## Exercise goal
Report how many lines below include the string "Altro". Please keep the reply to that number.

(Saved data entries)

= Beginning of Section =

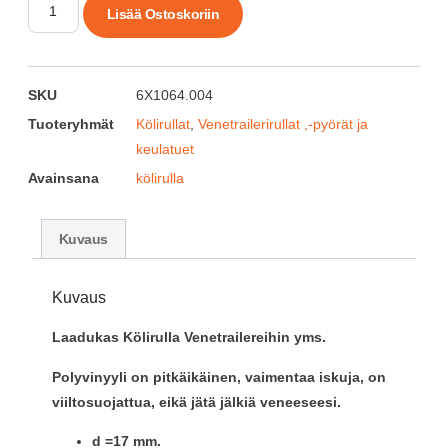
Lisää Ostoskoriin
SKU
6X1064.004
Tuoteryhmät
Kölirullat
,
Venetrailerirullat ,-pyörät ja
keulatuet
Avainsana
kölirulla
Kuvaus
Kuvaus
Laadukas Kölirulla Venetrailereihin yms.
Polyvinyyli on pitkäikäinen, vaimentaa iskuja, on
viiltosuojattua, eikä jätä jälkiä veneeseesi.
d =17 mm.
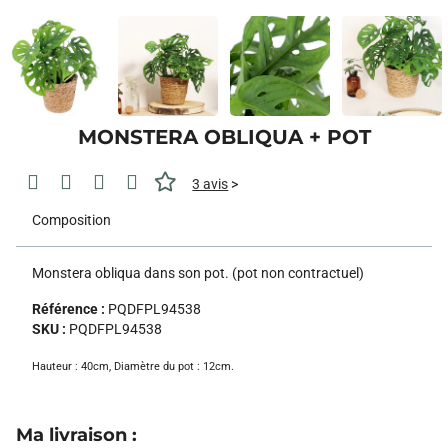
MONSTERA OBLIQUA + POT
3 avis
>
Composition
Monstera obliqua dans son pot. (pot non contractuel)
Référence :
PQDFPL94538
SKU :
PQDFPL94538
Hauteur :
40cm
,
Diamètre du pot :
12cm
.
Ma livraison
:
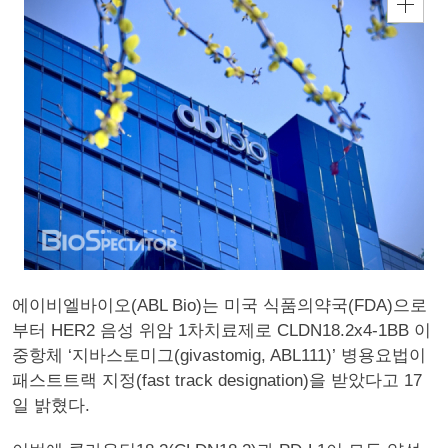
에이비엘바이오(ABL Bio)는 미국 식품의약국(FDA)으로
부터 HER2 음성 위암 1차치료제로 CLDN18.2x4-1BB 이
중항체 ‘지바스토미그(givastomig, ABL111)’ 병용요법이
패스트트랙 지정(fast track designation)을 받았다고 17
일 밝혔다.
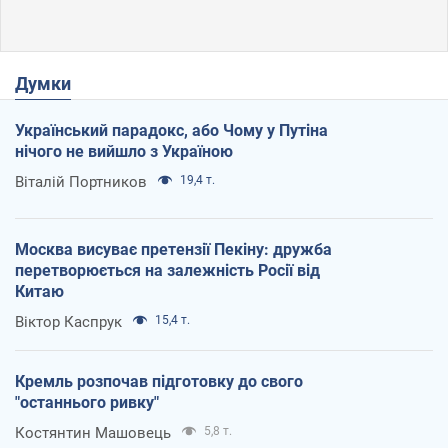
Думки
Український парадокс, або Чому у Путіна
нічого не вийшло з Україною
Віталій Портников
19,4 т.
Москва висуває претензії Пекіну: дружба
перетворюється на залежність Росії від
Китаю
Віктор Каспрук
15,4 т.
Кремль розпочав підготовку до свого
"останнього ривку"
Костянтин Машовець
5,8 т.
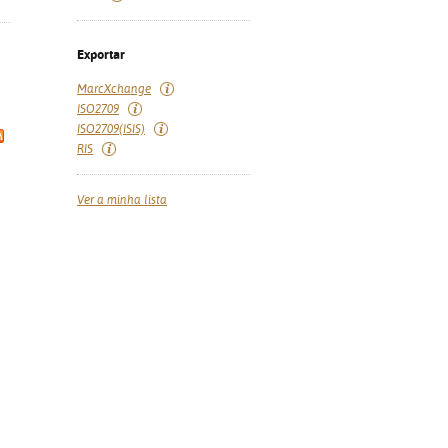
Exportar
MarcXchange
ISO2709
ISO2709(ISIS)
RIS
Ver a minha lista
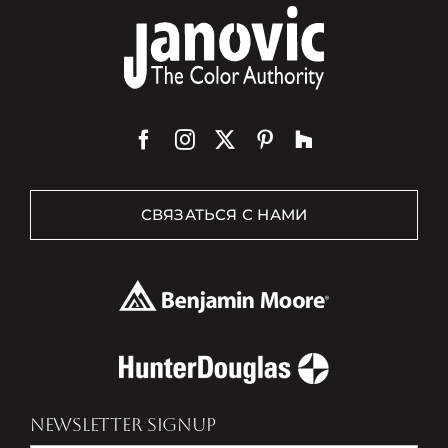
СВЯЗАТЬСЯ С НАМИ
NEWSLETTER SIGNUP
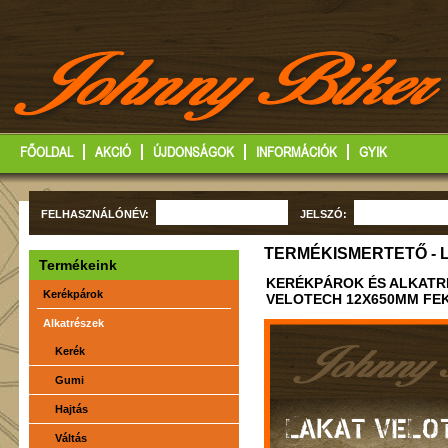
FŐOLDAL
AKCIÓ
ÚJDONSÁGOK
INFORMÁCIÓK
GYIK
FELHASZNÁLÓNÉV:
JELSZÓ:
TERMÉKISMERTETŐ - 
Termékeink
KERÉKPÁROK ÉS ALKATR
Kerékpárok
VELOTECH 12X650MM FE
Alkatrészek
Kerék
Gumi
Hajtás
LAKAT VELO
Váltás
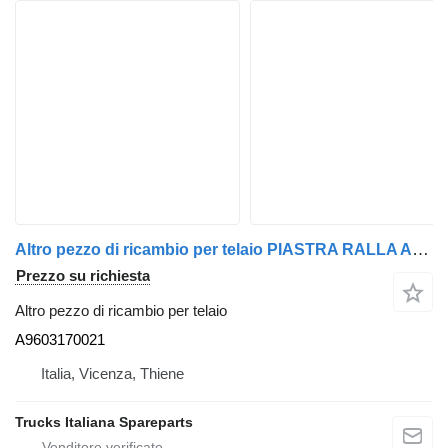
Altro pezzo di ricambio per telaio PIASTRA RALLA A9603170021 per trattore stradale Mercedes-Benz Actros euro 6 2014>2021
Prezzo su richiesta
Altro pezzo di ricambio per telaio
A9603170021
Italia, Vicenza, Thiene
Trucks Italiana Spareparts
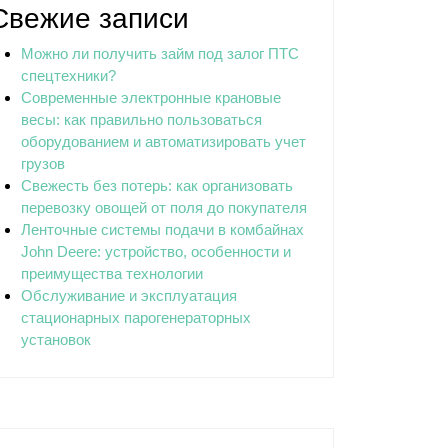
Свежие записи
Можно ли получить займ под залог ПТС
спецтехники?
Современные электронные крановые
весы: как правильно пользоваться
оборудованием и автоматизировать учет
грузов
Свежесть без потерь: как организовать
перевозку овощей от поля до покупателя
Ленточные системы подачи в комбайнах
John Deere: устройство, особенности и
преимущества технологии
Обслуживание и эксплуатация
стационарных парогенераторных
установок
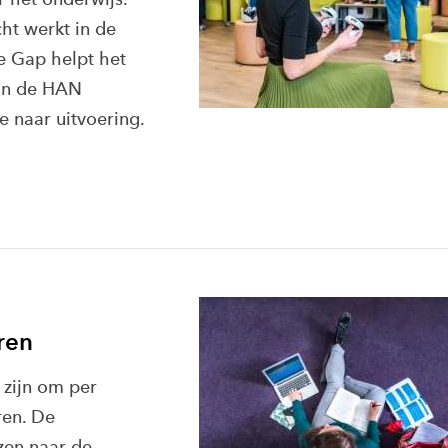
ht werkt in de
e Gap helpt het
an de HAN
e naar uitvoering.
ren
 zijn om per
ren. De
zen naar de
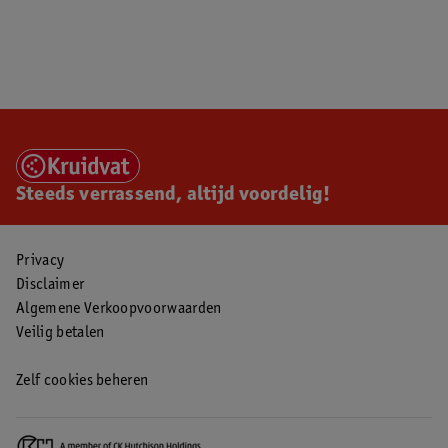
Steeds verrassend, altijd voordelig!
Privacy
Disclaimer
Algemene Verkoopvoorwaarden
Veilig betalen
Zelf cookies beheren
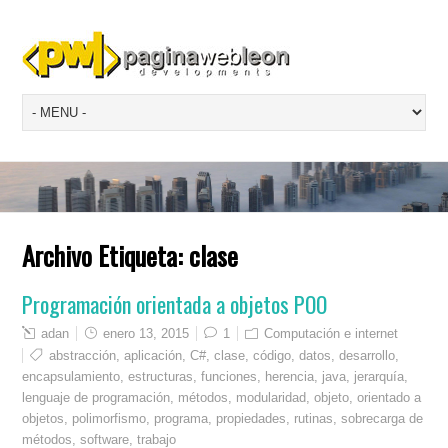
Archivo Etiqueta:
clase
Programación orientada a objetos POO
adan
enero 13, 2015
1
Computación e internet
abstracción
,
aplicación
,
C#
,
clase
,
código
,
datos
,
desarrollo
,
encapsulamiento
,
estructuras
,
funciones
,
herencia
,
java
,
jerarquía
,
lenguaje de programación
,
métodos
,
modularidad
,
objeto
,
orientado a
objetos
,
polimorfismo
,
programa
,
propiedades
,
rutinas
,
sobrecarga de
métodos
,
software
,
trabajo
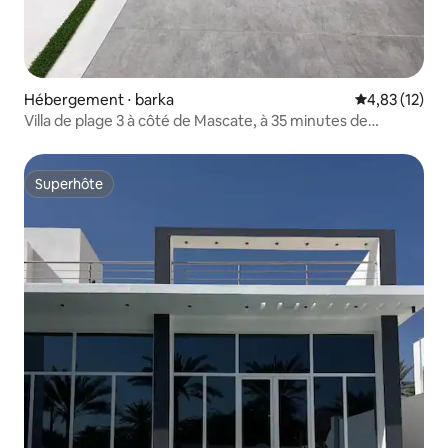
Hébergement ⋅ barka
Évaluation mo
4,83 (12)
Villa de plage 3 à côté de Mascate, à 35 minutes de
l'aéroport
Superhôte
Superhôte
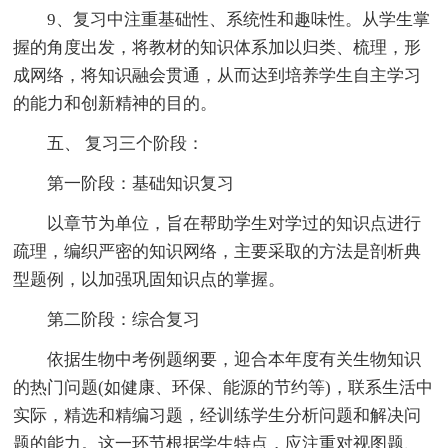
9、复习中注重基础性、系统性和趣味性。从学生掌
握的角度出发，将教材的知识体系加以归类、梳理，形
成网络，将知识融会贯通，从而达到培养学生自主学习
的能力和创新精神的目的。
五、 复习三个阶段：
第一阶段：基础知识复习
以章节为单位，旨在帮助学生对学过的知识点进行
疏理，编织严密的知识网络，主要采取的方法是剖析典
型题例，以加强巩固知识点的掌握。
第二阶段：综合复习
依据生物中考例题纲要，迎合本年度有关生物知识
的热门问题(如健康、环保、能源的节约等)，联系生活中
实际，精选和精编习题，经训练学生分析问题和解决问
题的能力。这一环节根据学生特点，应注重对视图题、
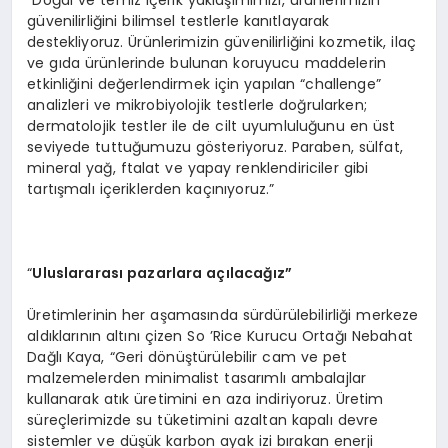
güvenilirliğini bilimsel testlerle kanıtlayarak
destekliyoruz. Ürünlerimizin güvenilirliğini kozmetik, ilaç
ve gıda ürünlerinde bulunan koruyucu maddelerin
etkinliğini değerlendirmek için yapılan “challenge”
analizleri ve mikrobiyolojik testlerle doğrularken;
dermatolojik testler ile de cilt uyumluluğunu en üst
seviyede tuttuğumuzu gösteriyoruz. Paraben, sülfat,
mineral yağ, ftalat ve yapay renklendiriciler gibi
tartışmalı içeriklerden kaçınıyoruz.”
“
Uluslararası pazarlara açılacağız”
Üretimlerinin her aşamasında sürdürülebilirliği merkeze
aldıklarının altını çizen So ’Rice Kurucu Ortağı Nebahat
Dağlı Kaya, “Geri dönüştürülebilir cam ve pet
malzemelerden minimalist tasarımlı ambalajlar
kullanarak atık üretimini en aza indiriyoruz. Üretim
süreçlerimizde su tüketimini azaltan kapalı devre
sistemler ve düşük karbon ayak izi bırakan enerji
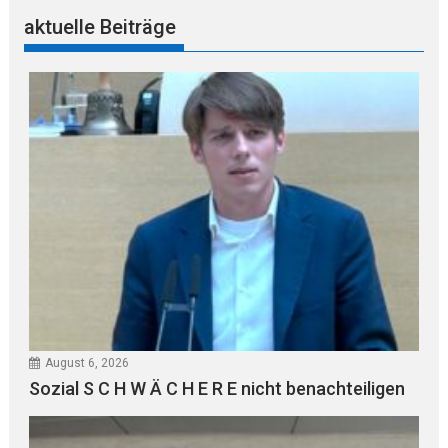
aktuelle Beiträge
August 6, 2026
Sozial S C H W Ä C H E R E nicht benachteiligen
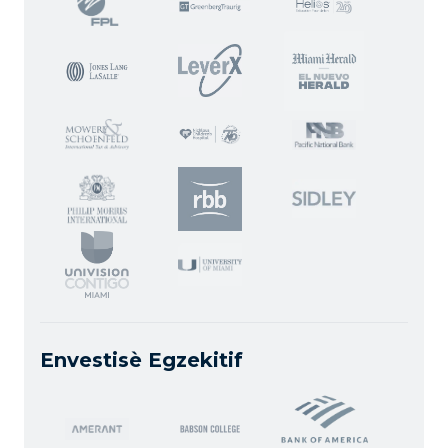
Envestisè Egzekitif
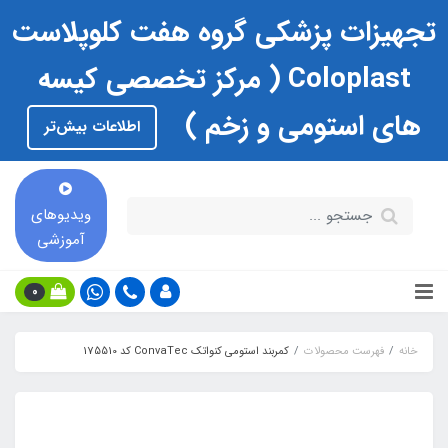
تجهیزات پزشکی گروه هفت کلوپلاست
Coloplast ( مرکز تخصصی کیسه
های استومی و زخم )
اطلاعات بیش‌تر
ویدیوهای
آموزشی
0
خانه
فهرست محصولات
کمربند استومی کنواتک ConvaTec کد 175510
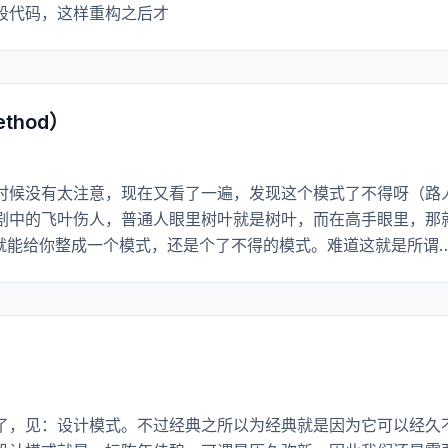
段代码，这样重构之后才
thod）
时候没有太注意，现在又看了一遍，发现这个模式了不得呀（路
剧中的飞叶伤人，普通人眼里树叶就是树叶，而在高手眼里，那
F就能给你整成一个模式，还是个了不得的模式。难道这就是所谓
了，见：设计模式。不过经典之所以为经典就是因为它可以经久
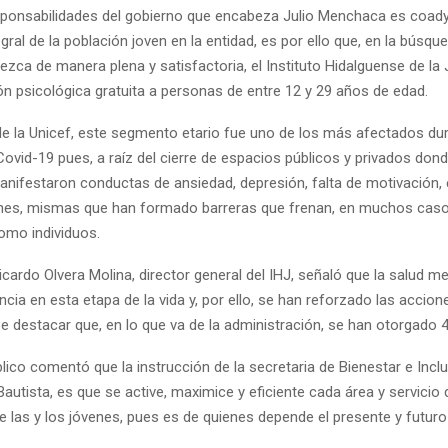
sponsabilidades del gobierno que encabeza Julio Menchaca es coady
egral de la población joven en la entidad, es por ello que, en la búsq
ezca de manera plena y satisfactoria, el Instituto Hidalguense de la
ón psicológica gratuita a personas de entre 12 y 29 años de edad.
e la Unicef, este segmento etario fue uno de los más afectados dur
ovid-19 pues, a raíz del cierre de espacios públicos y privados don
anifestaron conductas de ansiedad, depresión, falta de motivación, 
nes, mismas que han formado barreras que frenan, en muchos caso
omo individuos.
icardo Olvera Molina, director general del IHJ, señaló que la salud m
ia en esta etapa de la vida y, por ello, se han reforzado las accion
e destacar que, en lo que va de la administración, se han otorgado 
blico comentó que la instrucción de la secretaria de Bienestar e Inclu
autista, es que se active, maximice y eficiente cada área y servicio de
e las y los jóvenes, pues es de quienes depende el presente y futuro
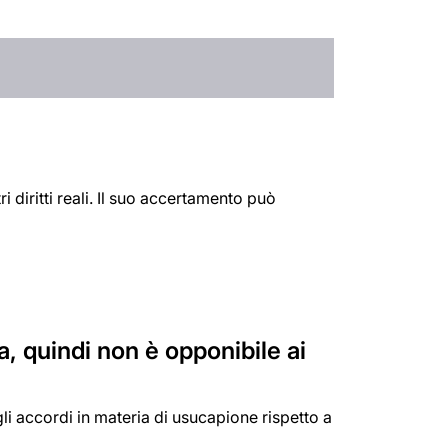
 diritti reali. Il suo accertamento può
, quindi non è opponibile ai
gli accordi in materia di usucapione rispetto a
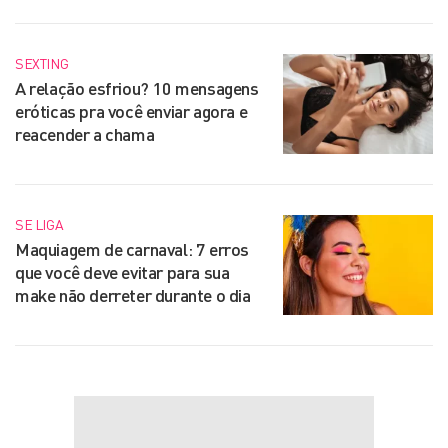
SEXTING
A relação esfriou? 10 mensagens
eróticas pra você enviar agora e
reacender a chama
SE LIGA
Maquiagem de carnaval: 7 erros
que você deve evitar para sua
make não derreter durante o dia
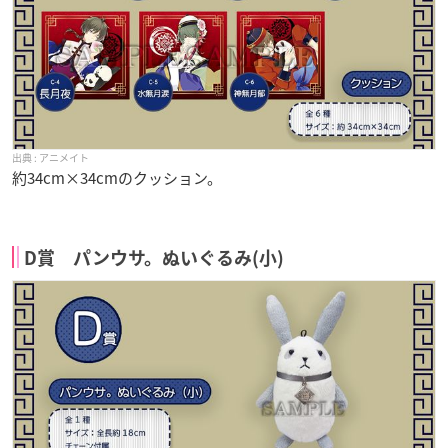
アニメイト
約34cm×34cmのクッション。
D賞 パンウサ。ぬいぐるみ(小)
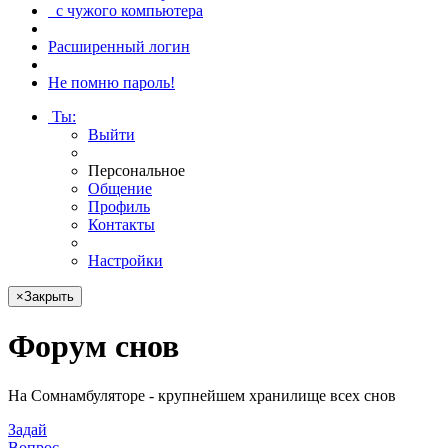
с чужого компьютера
Расширенный логин
Не помню пароль!
Ты
:
Выйти
Персональное
Общение
Профиль
Контакты
Настройки
×
Закрыть
Форум снов
На Сомнамбуляторе - крупнейшем хранилище всех снов
Задай
Вопрос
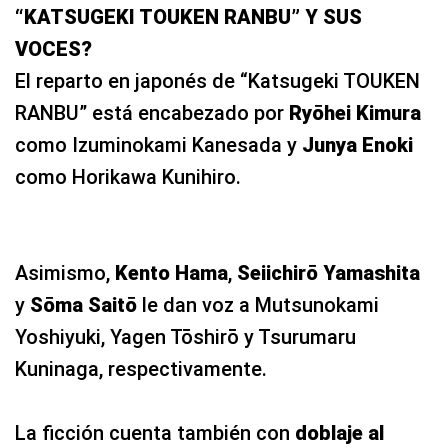
“KATSUGEKI TOUKEN RANBU” Y SUS
VOCES?
El reparto en japonés de “Katsugeki TOUKEN
RANBU” está encabezado por
Ryōhei Kimura
como Izuminokami Kanesada y
Junya Enoki
como Horikawa Kunihiro.
Asimismo,
Kento Hama
,
Seiichirō Yamashita
y
Sōma Saitō
le dan voz a Mutsunokami
Yoshiyuki, Yagen Tōshirō y Tsurumaru
Kuninaga, respectivamente.
La ficción cuenta también con
doblaje al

= End of Section =

## Solution for this problem
2